«Non c'est non et la décision est irrémédiable!» Dans l'entourage d'Ariel Sharon, on confirme que le premier ministre israélien ne lèvera pas l'interdiction faite à plusieurs personnalités palestiniennes de participer, à partir de ce mardi à la Conférence de Londres consacrée aux réformes de l'Autorité palestinienne (AP). Organisée par la Grande-Bretagne avec le soutien du Quartet (Nations unies, Etats-Unis, Russie et Union européenne) ainsi que de l'Egypte, de l'Arabie saoudite et de la Jordanie, cette rencontre internationale demandée en son temps par Ariel Sharon est censée étudier les moyens de rendre l'Autorité plus efficiente. Et plus transparente. Outre l'envoyé spécial américain pour l'Asie du Sud-Est, Willam Burns, le ministre grec des Affaires étrangères, Georges Papandréou (représentant l'Union européenne), l'émissaire spécial de l'ONU pour le Proche-Orient, Terje Larsen, ainsi que le chef des renseignements égyptiens, Omar Suleiman, cet événement devait également accueillir le ministre palestinien de la Coopération internationale, Saeb Erekat, ainsi que ses collègues Nabil Chaat (Coopération régionale), Salam Fayed (Finances) et Yasser Abed Rabo (Information).

Or, dans le cadre des sanctions contre l'AP décrétées par l'Etat hébreu à la suite du double attentat -suicide du 5 janvier à Tel-Aviv (23 morts, 120 blessés), Ariel Sharon a interdit aux responsables palestiniens de quitter la Cisjordanie (placée sous régime de couvre-feu général depuis hier) ainsi que la bande de Gaza. Certes, depuis lors, la plupart des pays européens ont exercé des pressions continues sur le gouvernement israélien afin qu'il assouplisse sa position. Dimanche, relayant l'appel lancé au lendemain de l'attentat par le ministre britannique des Affaires étrangères, Jacques Straw, l'ambassadeur britannique Sherard Cowper-Coles s'est d'ailleurs rendu chez le premier ministre israélien muni d'une lettre de Tony Blair demandant à l'homme fort de l'Etat hébreu de laisser les représentants palestiniens s'envoler vers Londres. Mais cette démarche s'est également soldée par un échec. Car à deux semaines du scrutin du 28 janvier, Ariel Sharon doit se montrer intraitable. C'est le seul moyen qui lui reste pour regagner des points dans l'opinion publique alors que les révélations sur les scandales couvant au sein du Likoud (son parti) et sur les étranges activités financières de ses deux fils se poursuivent jour après jour.

Paradoxe de Sharon

Paradoxalement, la réforme en profondeur du fonctionnement de l'AP ainsi qu'un meilleur contrôle de l'utilisation de ses ressources sont deux conditions posées depuis dix mois par l'Etat hébreu pour envisager, à terme, de reprendre le dialogue avec les Palestiniens. Au printemps dernier, lorsqu'il a proclamé Yasser Arafat «définitivement hors jeu», Sharon, soutenu par George Bush, a également exigé la mise en place d'un nouveau gouvernement palestinien, ce qui a d'ailleurs été fait quelques semaines plus tard. Mais le chef du gouvernement israélien a également promis de continuer à discuter avec des émissaires palestiniens «modérés». Or, ceux qu'il empêche de se rendre à Londres font précisément partie de cette mouvance-là. Ce qui explique pourquoi ceux-ci font aussi l'objet de critiques – voire de menaces de morts – émanant des Brigades des martyrs d'Al-Aqsa (l'aile la plus extrémiste du Fatah, le parti d'Arafat) ainsi que du Hamas et du Djihad islamique qui veulent, eux, «poursuivre l'intifada jusqu'à la libération totale de la Palestine de toute présence juive».

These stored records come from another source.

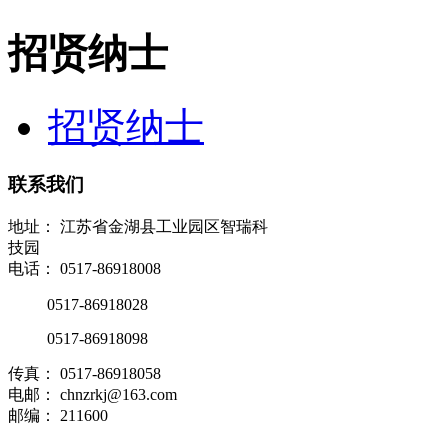
招贤纳士
招贤纳士
联系我们
地址： 江苏省金湖县工业园区智瑞科
技园
电话： 0517-86918008
0517-86918028
0517-86918098
传真： 0517-86918058
电邮： chnzrkj@163.com
邮编： 211600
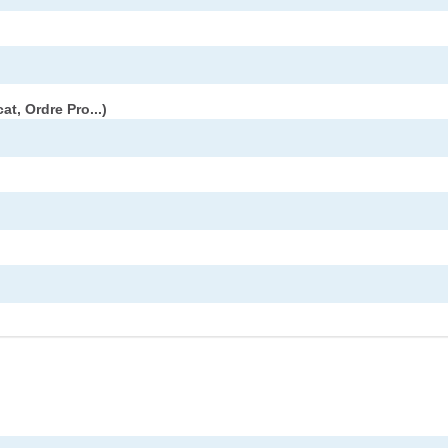
t, Ordre Pro...)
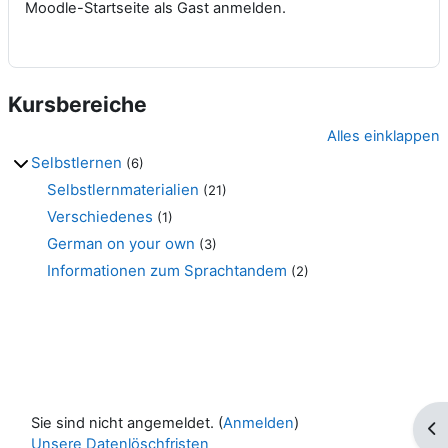
Moodle-Startseite als Gast anmelden.
Kursbereiche
Alles einklappen
Selbstlernen
(6)
Selbstlernmaterialien
(21)
Verschiedenes
(1)
German on your own
(3)
Informationen zum Sprachtandem
(2)
Sie sind nicht angemeldet. (
Anmelden
)
Blo
Unsere Datenlöschfristen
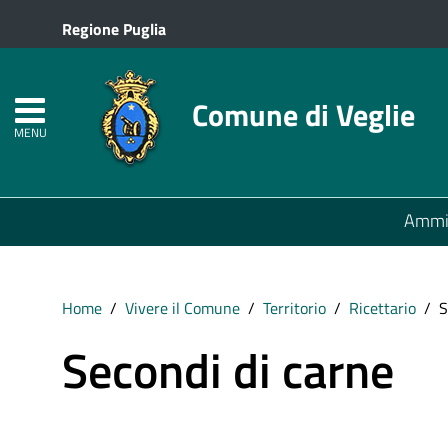
Regione Puglia
Comune di Veglie
MENU
Ammin
Home
Vivere il Comune
Territorio
Ricettario
S
Secondi di carne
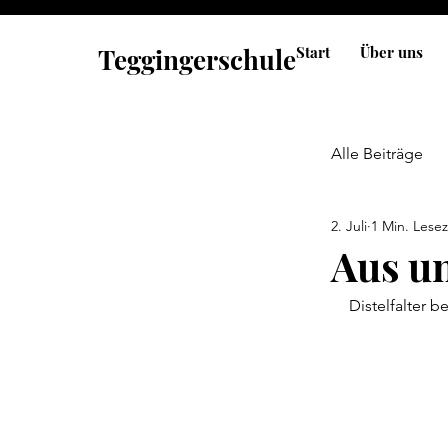
Teggingerschule
Start
Über uns
Alle Beiträge
2. Juli
1 Min. Lesez
Aus u
Distelfalter b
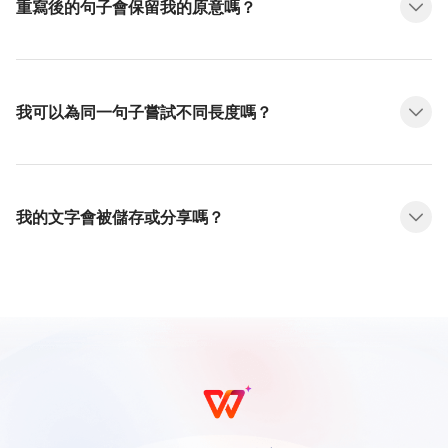
重寫後的句子會保留我的原意嗎？
我可以為同一句子嘗試不同長度嗎？
我的文字會被儲存或分享嗎？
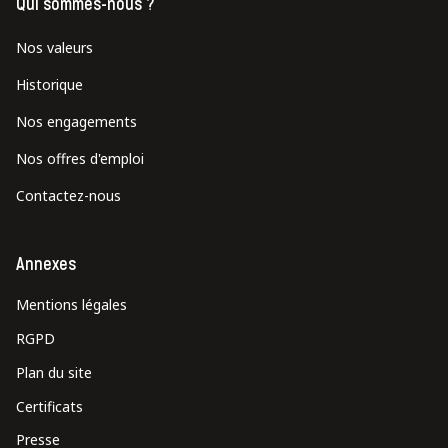
Qui sommes-nous ?
Nos valeurs
Historique
Nos engagements
Nos offres d'emploi
Contactez-nous
Annexes
Mentions légales
RGPD
Plan du site
Certificats
Presse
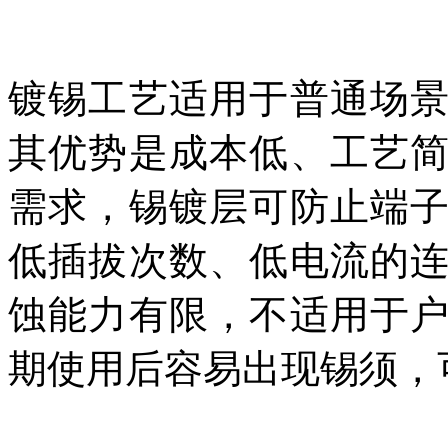
镀锡工艺适用于普通场
其优势是成本低、工艺
需求，锡镀层可防止端
低插拔次数、低电流的
蚀能力有限，不适用于
期使用后容易出现锡须，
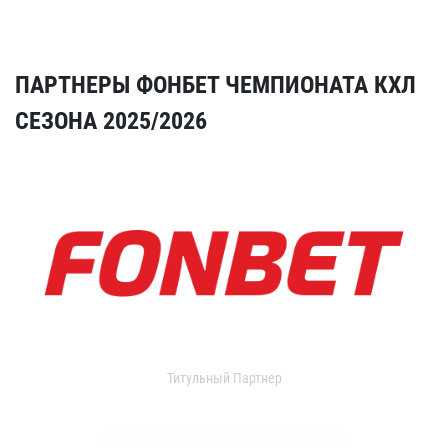
ПАРТНЕРЫ ФОНБЕТ ЧЕМПИОНАТА КХЛ
СЕЗОНА 2025/2026
Титульный Партнер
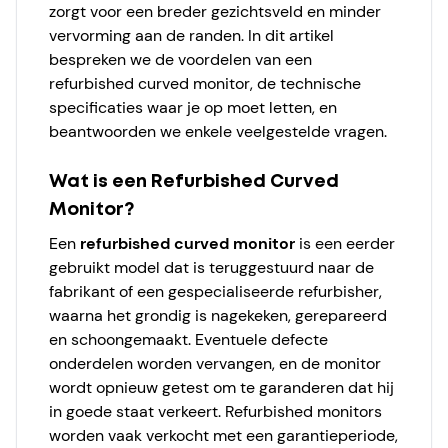
zorgt voor een breder gezichtsveld en minder
vervorming aan de randen. In dit artikel
bespreken we de voordelen van een
refurbished curved monitor, de technische
specificaties waar je op moet letten, en
beantwoorden we enkele veelgestelde vragen.
Wat is een Refurbished Curved
Monitor?
Een
refurbished curved monitor
is een eerder
gebruikt model dat is teruggestuurd naar de
fabrikant of een gespecialiseerde refurbisher,
waarna het grondig is nagekeken, gerepareerd
en schoongemaakt. Eventuele defecte
onderdelen worden vervangen, en de monitor
wordt opnieuw getest om te garanderen dat hij
in goede staat verkeert. Refurbished monitors
worden vaak verkocht met een garantieperiode,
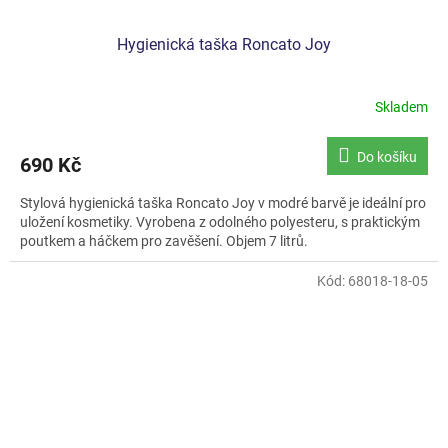
Hygienická taška Roncato Joy
Skladem
Průměrné
hodnocení
produktu
Do košíku
690 Kč
je
5,0
Stylová hygienická taška Roncato Joy v modré barvě je ideální pro
z
uložení kosmetiky. Vyrobena z odolného polyesteru, s praktickým
5
poutkem a háčkem pro zavěšení. Objem 7 litrů.
hvězdiček.
Kód:
68018-18-05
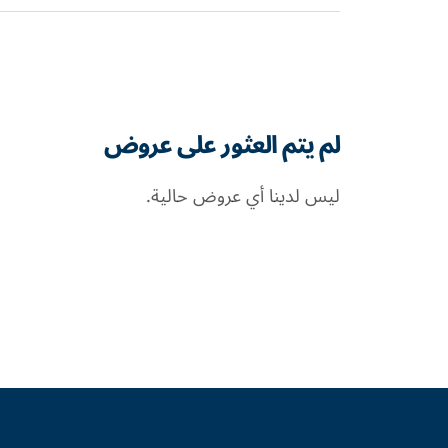
لم يتم العثور على عروض
ليس لدينا أي عروض حالية.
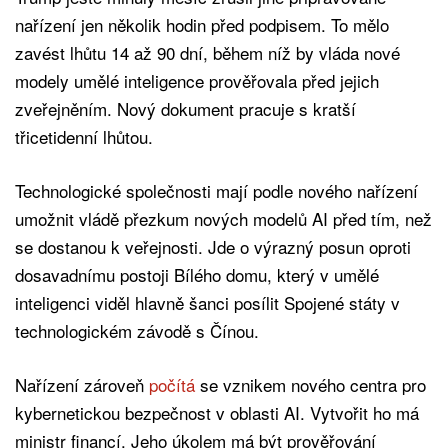
nařízení jen několik hodin před podpisem. To mělo
zavést lhůtu 14 až 90 dní, během níž by vláda nové
modely umělé inteligence prověřovala před jejich
zveřejněním. Nový dokument pracuje s kratší
třicetidenní lhůtou.
Technologické společnosti mají podle nového nařízení
umožnit vládě přezkum nových modelů AI před tím, než
se dostanou k veřejnosti. Jde o výrazný posun oproti
dosavadnímu postoji Bílého domu, který v umělé
inteligenci viděl hlavně šanci posílit Spojené státy v
technologickém závodě s Čínou.
Nařízení zároveň
počítá
se vznikem nového centra pro
kybernetickou bezpečnost v oblasti AI. Vytvořit ho má
ministr financí. Jeho úkolem má být prověřování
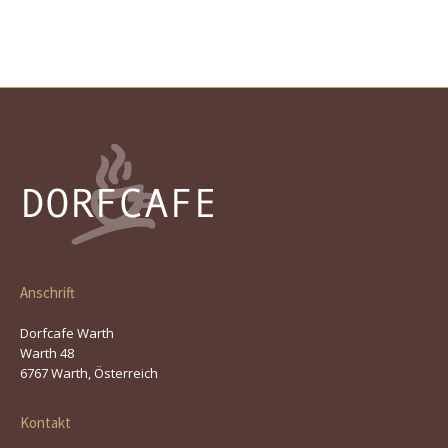
Anschrift
Dorfcafe Warth
Warth 48
6767 Warth, Österreich
Kontakt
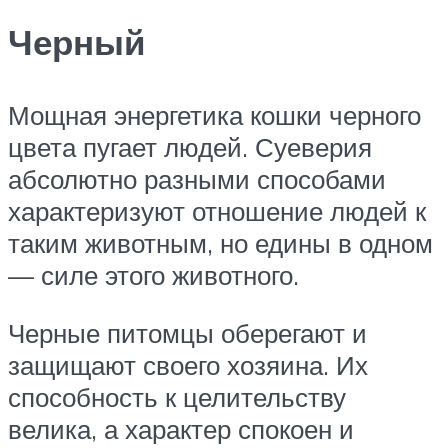
Черный
Мощная энергетика кошки черного
цвета пугает людей. Суеверия
абсолютно разными способами
характеризуют отношение людей к
таким животным, но едины в одном
— силе этого животного.
Черные питомцы оберегают и
защищают своего хозяина. Их
способность к целительству
велика, а характер спокоен и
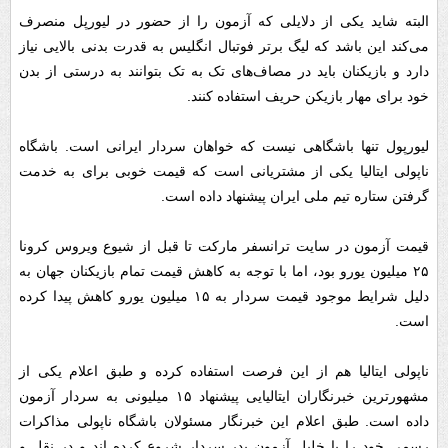
البته شاید یکی از دلایلی که آزمون را از حضور در لیورپل منصرف
می‌کند این باشد که لیگ برتر فوتبال انگلیس به قدرت بدنی بالایی نیاز
دارد و بازیکنان باید در مصاف‌های تک به تک بتوانند به درستی از بدن
خود برای مهار بازیکن حریف استفاده کنند.
لیورپول تنها باشگاهی نیست که خواهان سردار ایرانی است. باشگاه
ناپولی ایتالیا یکی از مشتریانی است که قیمت خوبی برای به خدمت
گرفتن ستاره تیم ملی ایران پیشنهاد داده است.
قیمت آزمون در سایت ترانسفر مارکت تا قبل از شیوع ویروس کرونا
۲۵ میلیون یورو بود، اما با توجه به کاهش قیمت تمام بازیکنان جهان به
دلیل شرایط موجود قیمت سردار به ۱۵ میلیون یورو کاهش پیدا کرده
است.
ناپولی ایتالیا هم از این فرصت استفاده کرده و طبق اعلام یکی از
مشهورترین خبرنگاران ایتالیایی پیشنهاد ۱۵ میلیونی به سردار آزمون
داده است. طبق اعلام این خبرنگار مسئولان باشگاه ناپولی مذاکرات
رسمی خود را با خلیل آزمون پدر سردار شروع کرده اند و در نقل و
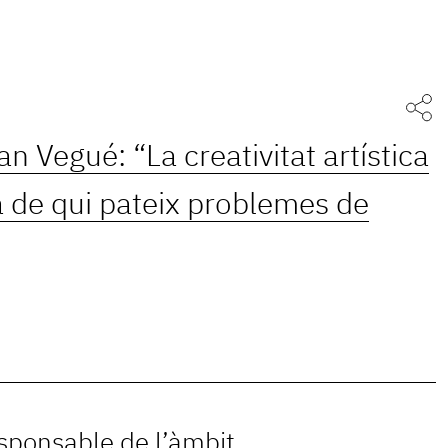
an Vegué: “La creativitat artística
ora de qui pateix problemes de
esponsable de l’àmbit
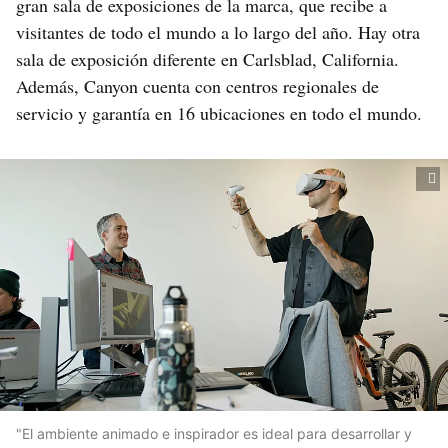
gran sala de exposiciones de la marca, que recibe a
visitantes de todo el mundo a lo largo del año. Hay otra
sala de exposición diferente en Carlsblad, California.
Además, Canyon cuenta con centros regionales de
servicio y garantía en 16 ubicaciones en todo el mundo.
"El ambiente animado e inspirador es ideal para desarrollar y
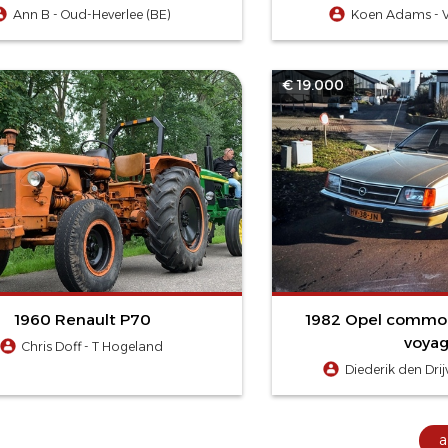
Ann B - Oud-Heverlee (BE)
Koen Adams - V
€ 19.000
1960 Renault P70
1982 Opel commo
voya
Chris Doff - T Hogeland
Diederik den Drij
a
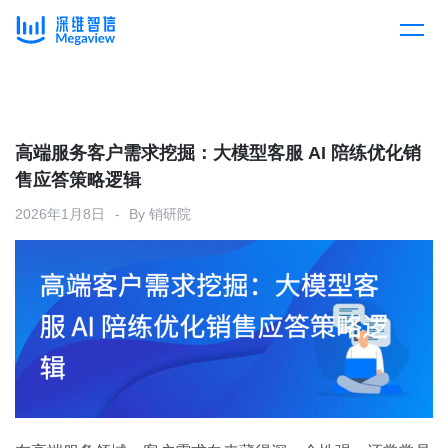
产品
Skip
to
content
解决方案
产品总览
高端服务客户需求挖掘：大模型客服 AI 陪练优化销
售应答策略逻辑
客户案例
产品集成
按行业
2026年1月8日
By
销研院
企业服务
开放平台
下载客户端
消费医疗
定价
教育
资源中心
汽车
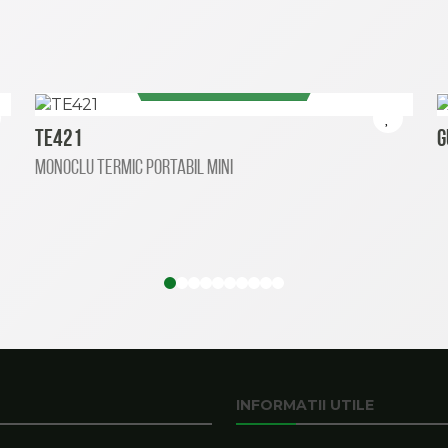
VEZI MAI MULT
TE421
G
Monoclu termic portabil mini
INFORMATII UTILE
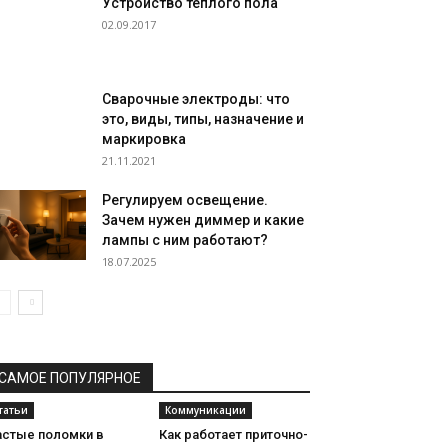
Устройство теплого пола
02.09.2017
Сварочные электроды: что
это, виды, типы, назначение и
маркировка
21.11.2021
Регулируем освещение.
Зачем нужен диммер и какие
лампы с ним работают?
18.07.2025
САМОЕ ПОПУЛЯРНОЕ
татьи
Коммуникации
астые поломки в
Как работает приточно-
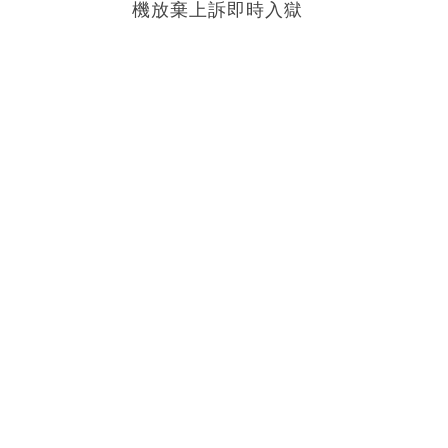
機放棄上訴即時入獄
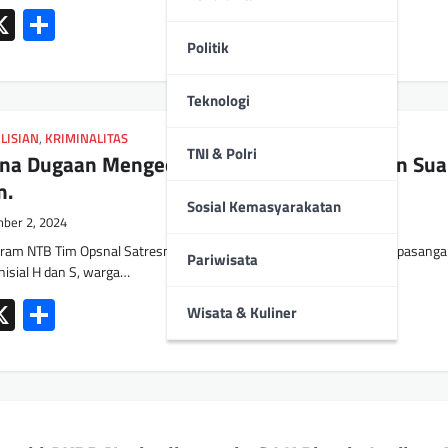
ok
tsApp
mail
X
Share
Politik
Teknologi
LISIAN
,
KRIMINALITAS
TNI & Polri
ena Dugaan Mengedarkan Narkoba Pasangan Su
m.
Sosial Kemasyarakatan
ber 2, 2024
ram NTB Tim Opsnal Satresnarkoba Polresta Mataram menangkap pasang
Pariwisata
rinisial H dan S, warga…
ok
tsApp
mail
X
Share
Wisata & Kuliner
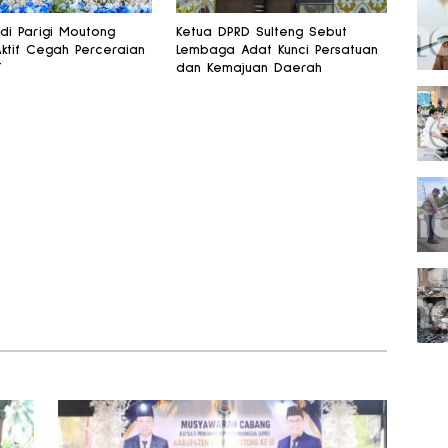
 di Parigi Moutong
Ketua DPRD Sulteng Sebut
Aktif Cegah Perceraian
Lembaga Adat Kunci Persatuan
T
dan Kemajuan Daerah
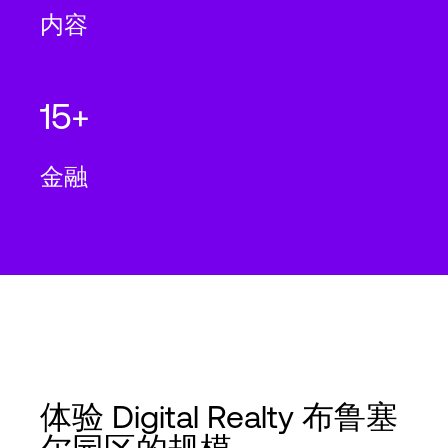
内容
15+
金融
体验 Digital Realty 布鲁塞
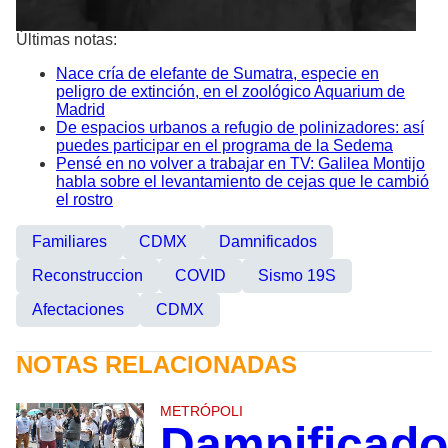
Últimas notas:
Nace cría de elefante de Sumatra, especie en
peligro de extinción, en el zoológico Aquarium de
Madrid
De espacios urbanos a refugio de polinizadores: así
puedes participar en el programa de la Sedema
Pensé en no volver a trabajar en TV: Galilea Montijo
habla sobre el levantamiento de cejas que le cambió
el rostro
Familiares
CDMX
Damnificados
Reconstruccion
COVID
Sismo 19S
Afectaciones
CDMX
NOTAS RELACIONADAS
METRÓPOLI
Damnificad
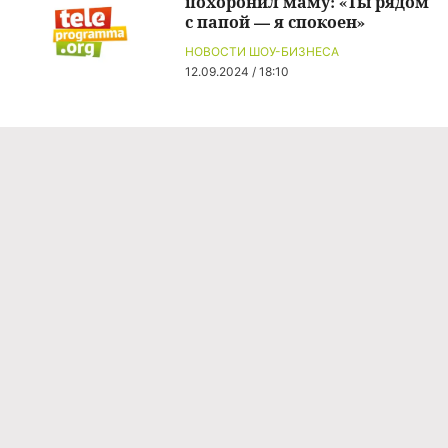
похоронил маму: «Ты рядом
с папой — я спокоен»
НОВОСТИ ШОУ-БИЗНЕСА
12.09.2024 / 18:10
Команда проекта
Реклама
Правила обработки персональных данных
Об издании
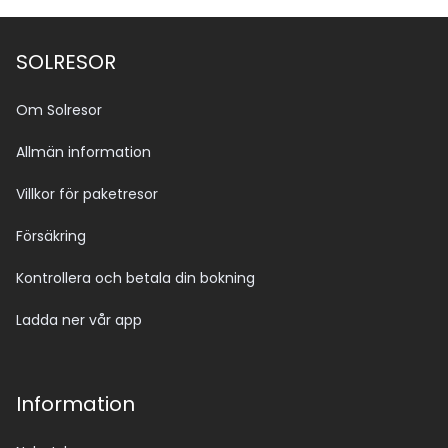
SOLRESOR
Om Solresor
Allmän information
Villkor för paketresor
Försäkring
Kontrollera och betala din bokning
Ladda ner vår app
Information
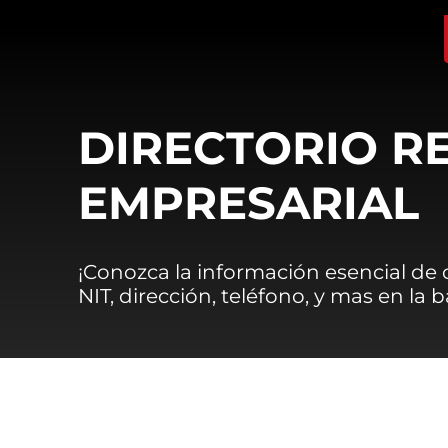
DIRECTORIO R
EMPRESARIAL
¡Conozca la información esencial de
NIT, dirección, teléfono, y mas en la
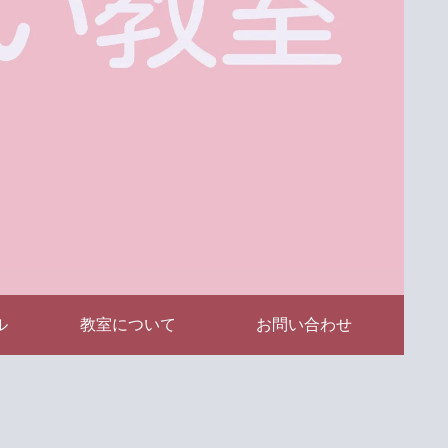
ル
教室について
お問い合わせ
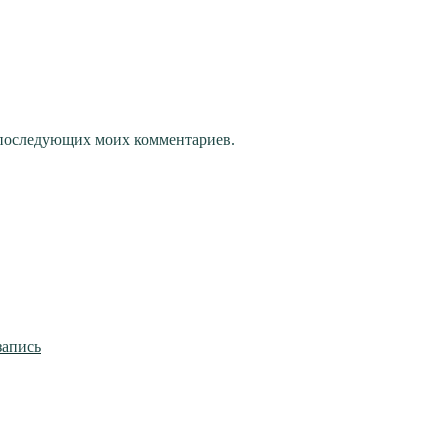
ля последующих моих комментариев.
запись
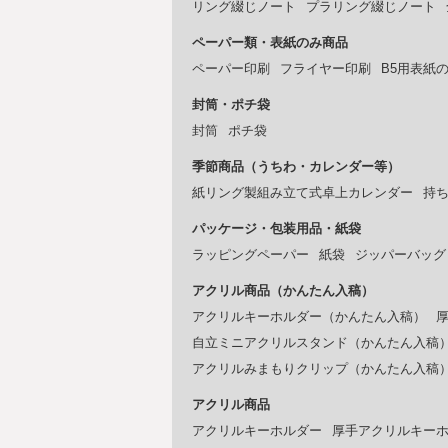
リング綴じノート
プラリング綴じノート
ペーパー類・表紙のみ商品
ペーパー印刷
フライヤー印刷
B5用表紙
封筒・ポチ袋
封筒
ポチ袋
季節商品（うちわ・カレンダー等）
紙リング製組み立て式卓上カレンダー
持
パッケージ・包装用品・紙袋
ラッピングペーパー
紙袋
ジッパーバッグ
アクリル商品（かんたん入稿）
アクリルキーホルダー（かんたん入稿）
自立ミニアクリルスタンド（かんたん入稿
アクリルみまもりクリップ（かんたん入稿
アクリル商品
アクリルキーホルダー
厚手アクリルキー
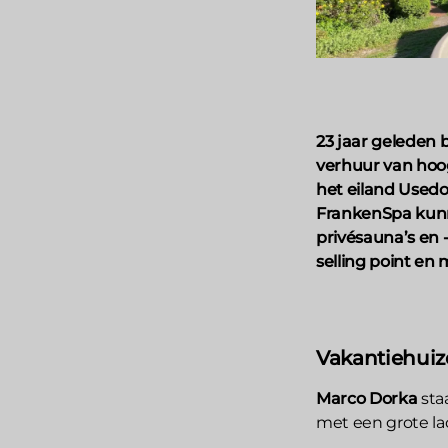
23 jaar geleden 
verhuur van hoog
het eiland Usedo
FrankenSpa kunn
privésauna’s en 
selling point en 
Vakantiehuiz
Marco Dorka
staa
met een grote la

Faute de mieux, les invités palestiniens à la Conférence de Londres participeront aux débats par téléphone à partir de Ramallah. Mais la portée de cette rencontre qui devait représenter une avancée vers la reprise du dialogue entre les deux camps en est fortement amoindrie. Pour la plupart des commentateurs, le fait que des délégués de l'Autorité ne puissent prendre part à un événement qui les concerne pourtant au premier plan lui enlève en effet l'essentiel de son intérêt.